TRY IT: Where an entry holds an image, skip the image but reproduce the rest word for word.
══ EXERCISE INPUTS ══
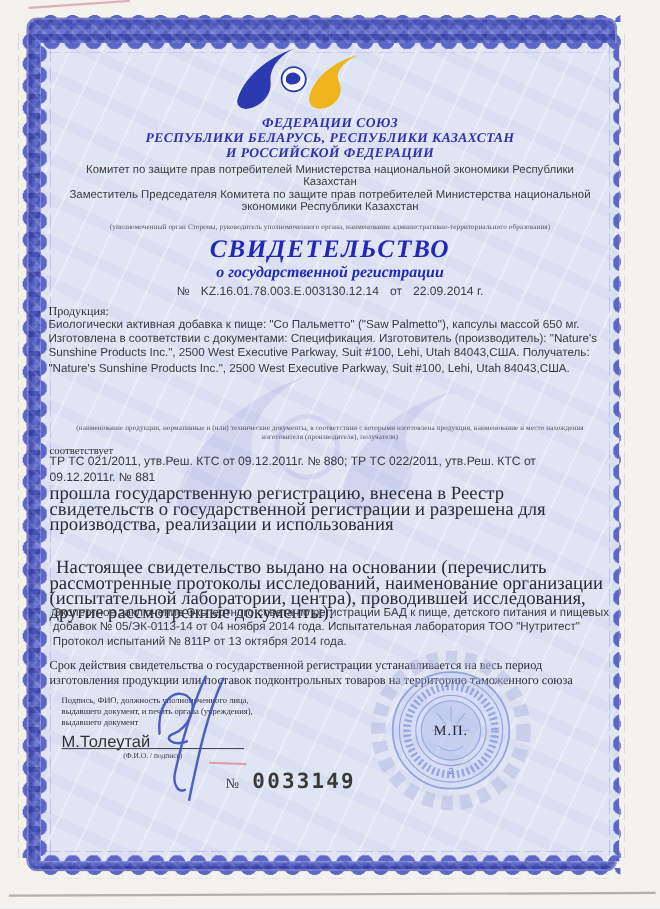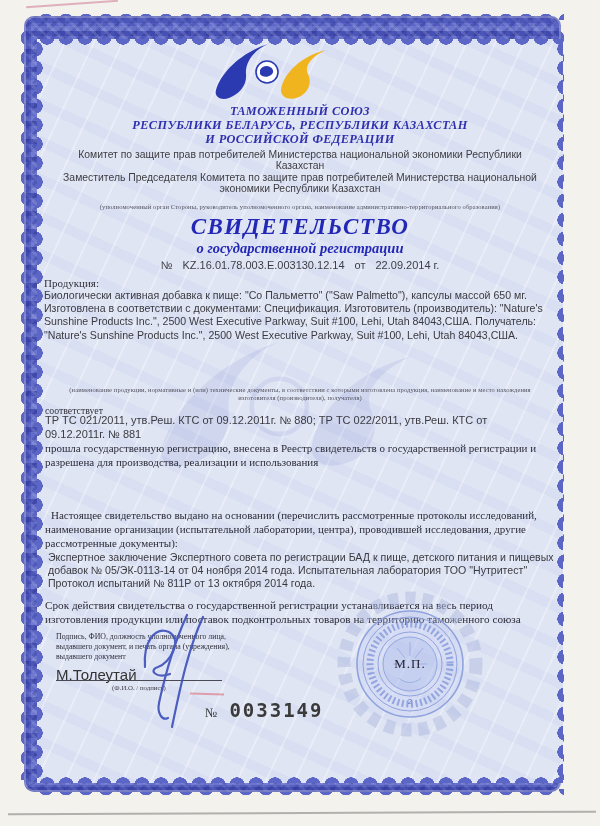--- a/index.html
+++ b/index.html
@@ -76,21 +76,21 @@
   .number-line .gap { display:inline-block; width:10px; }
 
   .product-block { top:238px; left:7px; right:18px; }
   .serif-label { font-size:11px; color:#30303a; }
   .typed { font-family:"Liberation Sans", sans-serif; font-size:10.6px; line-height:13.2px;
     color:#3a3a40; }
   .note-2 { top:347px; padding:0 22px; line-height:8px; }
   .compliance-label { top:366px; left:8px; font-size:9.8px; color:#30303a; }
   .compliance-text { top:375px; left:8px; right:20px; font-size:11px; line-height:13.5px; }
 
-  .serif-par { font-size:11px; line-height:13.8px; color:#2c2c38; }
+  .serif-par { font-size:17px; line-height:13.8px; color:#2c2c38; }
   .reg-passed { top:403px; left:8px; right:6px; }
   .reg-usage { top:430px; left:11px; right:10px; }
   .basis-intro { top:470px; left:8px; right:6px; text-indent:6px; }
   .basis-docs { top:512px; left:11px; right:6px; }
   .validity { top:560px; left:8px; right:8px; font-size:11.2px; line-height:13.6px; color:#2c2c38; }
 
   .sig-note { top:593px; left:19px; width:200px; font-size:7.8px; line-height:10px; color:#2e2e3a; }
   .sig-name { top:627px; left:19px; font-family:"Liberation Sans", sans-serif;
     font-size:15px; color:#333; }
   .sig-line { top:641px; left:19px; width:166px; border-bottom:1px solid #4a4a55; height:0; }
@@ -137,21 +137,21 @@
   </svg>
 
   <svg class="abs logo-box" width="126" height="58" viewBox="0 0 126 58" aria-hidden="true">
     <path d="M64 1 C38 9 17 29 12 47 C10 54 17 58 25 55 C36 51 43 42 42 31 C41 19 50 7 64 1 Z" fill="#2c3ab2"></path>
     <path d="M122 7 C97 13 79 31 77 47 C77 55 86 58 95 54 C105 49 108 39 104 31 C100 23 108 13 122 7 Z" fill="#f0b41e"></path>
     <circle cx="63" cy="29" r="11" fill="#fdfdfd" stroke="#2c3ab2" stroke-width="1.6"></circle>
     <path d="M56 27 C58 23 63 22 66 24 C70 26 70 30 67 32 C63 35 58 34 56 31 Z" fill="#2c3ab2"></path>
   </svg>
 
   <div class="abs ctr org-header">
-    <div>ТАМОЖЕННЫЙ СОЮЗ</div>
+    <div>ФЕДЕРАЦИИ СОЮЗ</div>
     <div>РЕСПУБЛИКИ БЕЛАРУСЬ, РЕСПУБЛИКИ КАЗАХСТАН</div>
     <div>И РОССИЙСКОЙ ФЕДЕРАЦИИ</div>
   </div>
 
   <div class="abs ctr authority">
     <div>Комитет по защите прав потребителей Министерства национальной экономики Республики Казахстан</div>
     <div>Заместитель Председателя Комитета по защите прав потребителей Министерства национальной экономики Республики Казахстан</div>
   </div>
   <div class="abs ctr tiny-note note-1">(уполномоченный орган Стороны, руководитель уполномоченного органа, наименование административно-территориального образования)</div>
═══
SOLUTION TO THIS EXERCISE:
--- a/index.html
+++ b/index.html
@@ -76,21 +76,21 @@
   .number-line .gap { display:inline-block; width:10px; }
 
   .product-block { top:238px; left:7px; right:18px; }
   .serif-label { font-size:11px; color:#30303a; }
   .typed { font-family:"Liberation Sans", sans-serif; font-size:10.6px; line-height:13.2px;
     color:#3a3a40; }
   .note-2 { top:347px; padding:0 22px; line-height:8px; }
   .compliance-label { top:366px; left:8px; font-size:9.8px; color:#30303a; }
   .compliance-text { top:375px; left:8px; right:20px; font-size:11px; line-height:13.5px; }
 
-  .serif-par { font-size:11px; line-height:13.8px; color:#2c2c38; }
+  .serif-par { font-size:17px; line-height:13.8px; color:#2c2c38; }
   .reg-passed { top:403px; left:8px; right:6px; }
   .reg-usage { top:430px; left:11px; right:10px; }
   .basis-intro { top:470px; left:8px; right:6px; text-indent:6px; }
   .basis-docs { top:512px; left:11px; right:6px; }
   .validity { top:560px; left:8px; right:8px; font-size:11.2px; line-height:13.6px; color:#2c2c38; }
 
   .sig-note { top:593px; left:19px; width:200px; font-size:7.8px; line-height:10px; color:#2e2e3a; }
   .sig-name { top:627px; left:19px; font-family:"Liberation Sans", sans-serif;
     font-size:15px; color:#333; }
   .sig-line { top:641px; left:19px; width:166px; border-bottom:1px solid #4a4a55; height:0; }
@@ -137,21 +137,21 @@
   </svg>
 
   <svg class="abs logo-box" width="126" height="58" viewBox="0 0 126 58" aria-hidden="true">
     <path d="M64 1 C38 9 17 29 12 47 C10 54 17 58 25 55 C36 51 43 42 42 31 C41 19 50 7 64 1 Z" fill="#2c3ab2"></path>
     <path d="M122 7 C97 13 79 31 77 47 C77 55 86 58 95 54 C105 49 108 39 104 31 C100 23 108 13 122 7 Z" fill="#f0b41e"></path>
     <circle cx="63" cy="29" r="11" fill="#fdfdfd" stroke="#2c3ab2" stroke-width="1.6"></circle>
     <path d="M56 27 C58 23 63 22 66 24 C70 26 70 30 67 32 C63 35 58 34 56 31 Z" fill="#2c3ab2"></path>
   </svg>
 
   <div class="abs ctr org-header">
-    <div>ТАМОЖЕННЫЙ СОЮЗ</div>
+    <div>ФЕДЕРАЦИИ СОЮЗ</div>
     <div>РЕСПУБЛИКИ БЕЛАРУСЬ, РЕСПУБЛИКИ КАЗАХСТАН</div>
     <div>И РОССИЙСКОЙ ФЕДЕРАЦИИ</div>
   </div>
 
   <div class="abs ctr authority">
     <div>Комитет по защите прав потребителей Министерства национальной экономики Республики Казахстан</div>
     <div>Заместитель Председателя Комитета по защите прав потребителей Министерства национальной экономики Республики Казахстан</div>
   </div>
   <div class="abs ctr tiny-note note-1">(уполномоченный орган Стороны, руководитель уполномоченного органа, наименование административно-территориального образования)</div>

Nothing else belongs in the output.